Now the ECB wants to resort to the ‘nuclear option’ like the Federal Reserve banksters and only Germany objects to the QE (quantitative easing) madness?
The fallout from the ‘nuclear option’ is called inflation!
All those bankster bailouts and deficit spending have bankrupted Greece, Ireland, Portugal, Spain, Italy etc.
On deficit spending and the ‘nuclear option’ (= QE = printing money = creating money out of thin air = increasing the money supply = inflation = hidden tax on monetary assets = theft):
“By a continuing process of inflation , governments can confiscate, secretly and unobserved, an important part of the wealth of their citizens. There is no subtler, no surer means of overturning the existing basis of society than to debauch the currency. The process engages all the hidden forces of economic law on the side of destruction, and does it in a manner which not one man in a million is able to diagnose.”
– John Maynard Keynes
“In the absence of the gold standard, there is no way to protect savings from confiscation through inflation. … This is the shabby secret of the welfare statists’ tirades against gold. Deficit spending is simply a scheme for the confiscation of wealth. Gold stands in the way of this insidious process. It stands as a protector of property rights. If one grasps this, one has no difficulty in understanding the statists’ antagonism toward the gold standard.”
– Alan Greenspan
“When a country embarks on deficit financing and inflationism you wipe out the middle class and wealth is transferred from the middle class and the poor to the rich.”
– Ron Paul
The real intend behind those policies is to destroy the middle class and the poor, making the rich even richer.
Germany just doesn’t want to burn in the hell of Weimar again.
See also:
– Angela Merkel: ‘If this is the sort of club the euro is becoming, perhaps Germany should leave’
The European Central Bank has rebuffed calls for mass purchases of southern European bonds, despite growing pressure from Spain and Italy for dramatic action to buttress monetary union.
Jean-Claude Trichet, the ECB’s president, said emergency lending support for eurozone banks would be extended until at least April next year
Jean-Claude Trichet, the ECB’s president, said emergency lending support for eurozone banks would be extended until at least April next year, citing “acute tensions” in the market.
The delay removes the risk that Frankurt might soon pull away the prop holding up the Irish and Greek banking systems, as well as the Spanish cajas – or savings banks – and the sovereign states behind them.

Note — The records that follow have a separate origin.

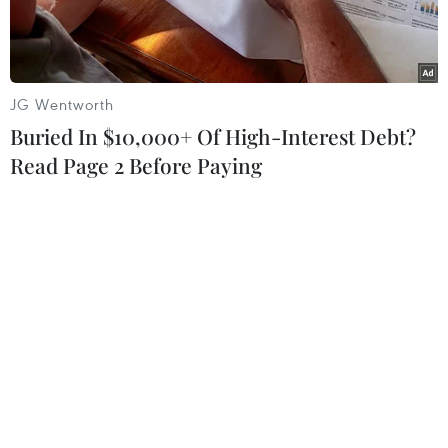
JG Wentworth
Buried In $10,000+ Of High-Interest Debt?
Read Page 2 Before Paying
Học sinh tham quan tranh về chủ đề nước sạch. (Ảnh:
TTXVN/Vietnam+)
Theo thống kê mới nhất của Quỹ Nhi đồng Liên
hiệp Quốc (UNICEF), 88% các trường hợp tử
vong do tiêu chảy ở trẻ em có liên quan đến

Traders say the ECB intervened directly in the weakest bond markets on Thursday to drive down yields and calm nerves.
However, Mr Trichet said there had been no decision to step up purchases of peripheral bonds to a whole new level – the so-called “nuclear option” – despite the potentially dangerous rise in Spanish, Italian, Belgian and even French yields over the past three weeks.
Some credit market analysts had speculated that the ECB might launch a blitz of €1 trillion to €2 trillion of debt purchases, but this was never likely at this stage. Such action is anathema to Germany.
Rainer Bruderle, the German economy minister, spelled out Berlin’s objections on Thursday just hours before the ECB meeting, insisting that “the permanent printing of money is not a solution”.
A chorus of influential voices in Germany has warned that any attempt by the ECB to prop up Club Med with loose money would be a grave error, undermining German political support for monetary union.
“It would be fatal if the ECB was to squander its credibility,” said Klaus Zimmerman, head of the DIW German Economic Research Institute. He said the bank is the last bastion of credibility after the serial breach of EU fiscal and debt rules.
“Broader purchases of the distressed eurozone debt would calm speculation for a short time, but would just invite risk-taking by investors in general,” he said.